ABOUT THIS EXERCISE:
Every record below must be copied exactly, with images dropped.

RECORDS SUPPLIED:
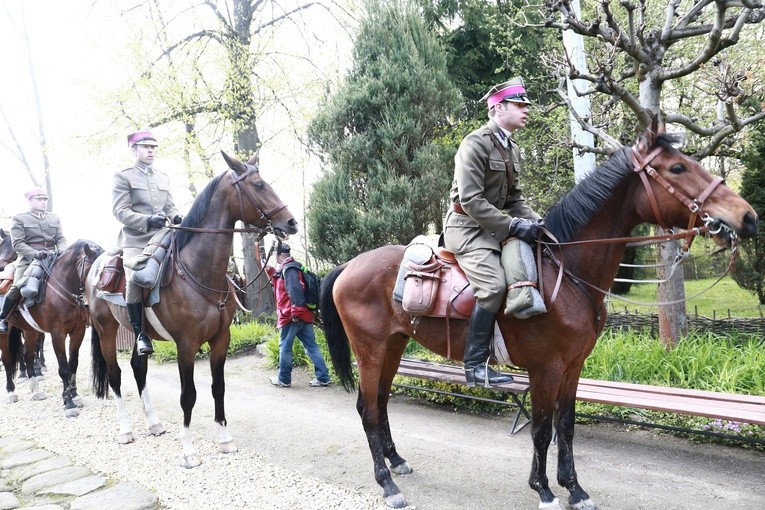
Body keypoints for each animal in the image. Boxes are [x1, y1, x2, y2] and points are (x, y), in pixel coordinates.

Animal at [5, 240, 104, 414]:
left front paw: (74, 395)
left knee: (27, 355)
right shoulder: (57, 334)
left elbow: (73, 364)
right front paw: (68, 403)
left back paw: (36, 390)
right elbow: (63, 368)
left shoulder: (78, 332)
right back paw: (11, 392)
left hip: (30, 331)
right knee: (6, 359)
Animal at [86, 150, 296, 466]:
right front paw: (188, 451)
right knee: (115, 375)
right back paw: (125, 430)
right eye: (259, 185)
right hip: (106, 331)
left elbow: (218, 388)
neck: (199, 272)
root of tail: (97, 264)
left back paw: (154, 423)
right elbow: (188, 395)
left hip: (137, 335)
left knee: (138, 368)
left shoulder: (221, 339)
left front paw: (225, 439)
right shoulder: (186, 346)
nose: (291, 223)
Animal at [320, 122, 756, 510]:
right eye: (677, 168)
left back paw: (396, 461)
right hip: (371, 351)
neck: (567, 272)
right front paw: (544, 490)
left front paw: (574, 489)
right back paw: (387, 483)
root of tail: (348, 265)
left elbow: (566, 425)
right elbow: (543, 430)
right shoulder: (546, 368)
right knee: (368, 409)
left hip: (393, 347)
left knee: (381, 402)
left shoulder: (573, 367)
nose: (747, 217)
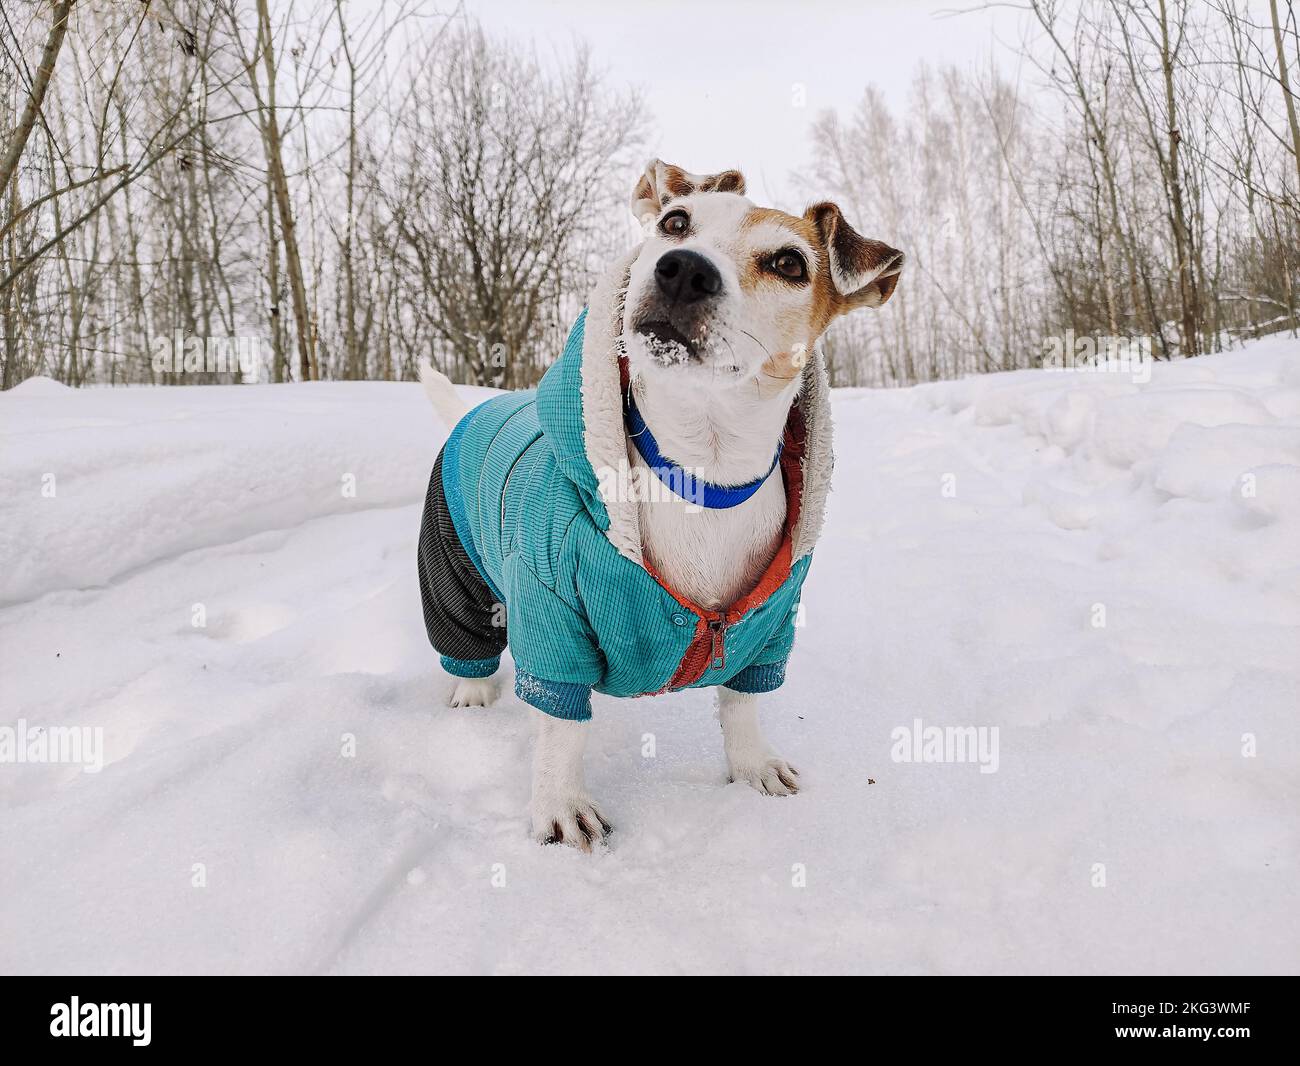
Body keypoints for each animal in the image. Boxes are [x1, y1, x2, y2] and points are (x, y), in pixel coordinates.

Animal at [418, 160, 904, 847]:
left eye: (788, 262)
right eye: (676, 223)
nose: (683, 268)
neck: (700, 474)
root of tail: (479, 408)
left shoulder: (769, 628)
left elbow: (742, 701)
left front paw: (752, 766)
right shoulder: (550, 607)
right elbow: (562, 730)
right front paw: (561, 805)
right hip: (452, 568)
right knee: (468, 642)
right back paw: (471, 693)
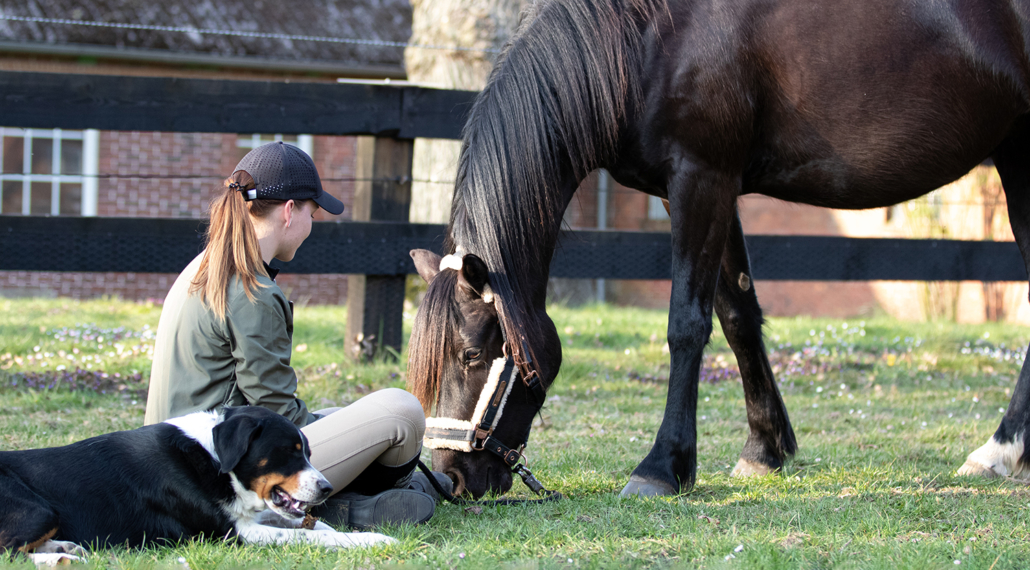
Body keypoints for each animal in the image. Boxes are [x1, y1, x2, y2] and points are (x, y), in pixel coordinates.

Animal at [0, 406, 391, 560]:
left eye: (307, 451)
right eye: (289, 452)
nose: (326, 488)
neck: (214, 460)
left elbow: (319, 526)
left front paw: (366, 535)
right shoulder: (234, 534)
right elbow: (314, 535)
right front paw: (371, 540)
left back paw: (63, 548)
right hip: (39, 510)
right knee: (10, 553)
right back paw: (58, 556)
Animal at [405, 0, 1025, 494]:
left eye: (472, 355)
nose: (449, 477)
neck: (647, 35)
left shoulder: (701, 178)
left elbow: (686, 324)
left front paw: (662, 467)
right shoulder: (703, 189)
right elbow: (737, 317)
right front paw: (763, 451)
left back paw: (999, 450)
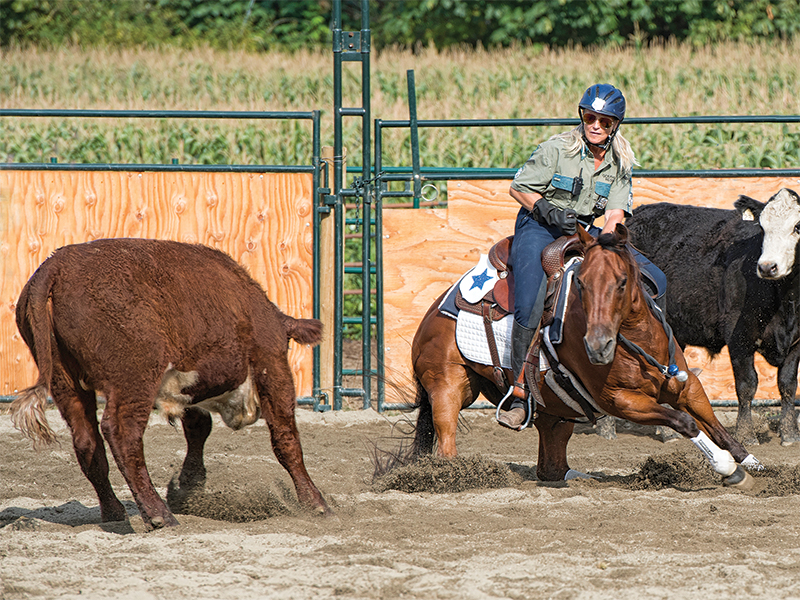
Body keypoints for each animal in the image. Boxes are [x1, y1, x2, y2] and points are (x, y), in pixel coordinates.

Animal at [409, 224, 759, 486]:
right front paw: (727, 467)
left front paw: (751, 462)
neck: (636, 342)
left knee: (551, 468)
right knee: (446, 447)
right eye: (582, 283)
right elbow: (684, 422)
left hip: (554, 415)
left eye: (622, 282)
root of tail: (432, 314)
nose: (597, 345)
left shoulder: (685, 387)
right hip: (448, 386)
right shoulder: (620, 401)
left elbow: (715, 425)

SOLUTION TO THIS EXERCISE:
Body keypoints for each animal in the image. Boxes are [x1, y1, x2, y2] and points are (x, y), in pixel coordinates.

Animal at [5, 240, 104, 414]:
left front paw: (74, 395)
left knee: (27, 355)
right shoulder: (57, 334)
left elbow: (73, 364)
right front paw: (68, 403)
left back paw: (36, 390)
right elbow: (63, 368)
left shoulder: (78, 332)
right back paw: (11, 392)
left hip: (30, 331)
right knee: (6, 359)
Animal at [86, 150, 296, 466]:
right front paw: (188, 451)
right knee: (115, 375)
right back paw: (125, 430)
right eye: (259, 185)
right hip: (106, 331)
left elbow: (218, 388)
neck: (199, 272)
root of tail: (97, 264)
left back paw: (154, 423)
right elbow: (188, 395)
left hip: (137, 335)
left knee: (138, 368)
left shoulder: (221, 339)
left front paw: (225, 439)
right shoulder: (186, 346)
nose: (291, 223)
Animal at [320, 122, 756, 510]:
right eye: (677, 168)
left back paw: (396, 461)
right hip: (371, 351)
neck: (567, 272)
right front paw: (544, 490)
left front paw: (574, 489)
right back paw: (387, 483)
root of tail: (348, 265)
left elbow: (566, 425)
right elbow: (543, 430)
right shoulder: (546, 368)
right knee: (368, 409)
left hip: (393, 347)
left knee: (381, 402)
left shoulder: (573, 367)
nose: (747, 217)
Body keypoints for each animal in the image. Boxes are [x1, y1, x2, y2] and points are (x, y), in pixel coordinates.

Animal at [418, 160, 904, 847]:
left eye: (788, 262)
right eye: (676, 223)
nose: (683, 268)
neck: (700, 474)
root of tail: (479, 408)
left shoulder: (769, 628)
left elbow: (742, 701)
left front paw: (752, 766)
right shoulder: (550, 607)
right elbow: (562, 730)
right front paw: (561, 805)
right hip: (452, 568)
right knee: (468, 642)
right back paw: (471, 693)
Body keypoints for each animal in the image. Boxes are [x1, y1, x2, y2] and points are (x, y), in pixel coordinates.

Animal at [0, 406, 391, 560]:
left eye: (307, 451)
right eye: (289, 452)
nose: (326, 488)
neck: (214, 460)
left elbow: (319, 526)
left front paw: (366, 535)
right shoulder: (234, 534)
right elbow: (314, 535)
right front paw: (371, 540)
left back paw: (63, 548)
right hip: (39, 510)
right knee: (10, 553)
right back paw: (58, 556)
Animal at [405, 0, 1025, 494]:
left eye: (472, 355)
nose: (449, 477)
neck: (647, 35)
left shoulder: (701, 178)
left elbow: (686, 324)
left front paw: (662, 467)
right shoulder: (703, 189)
right elbow: (737, 317)
right front paw: (763, 451)
left back paw: (999, 450)
Body keypoints for each animal in the image. Boxes are [x1, y1, x2, y2] and points are (x, y), in pixel coordinates.

Animal at [409, 224, 759, 486]:
right front paw: (727, 467)
left front paw: (751, 462)
neck: (636, 342)
left knee: (551, 468)
right knee: (446, 447)
right eye: (582, 283)
right elbow: (684, 422)
left hip: (554, 415)
left eye: (622, 282)
root of tail: (432, 314)
nose: (597, 345)
left shoulder: (685, 387)
right hip: (448, 386)
right shoulder: (620, 401)
left elbow: (715, 425)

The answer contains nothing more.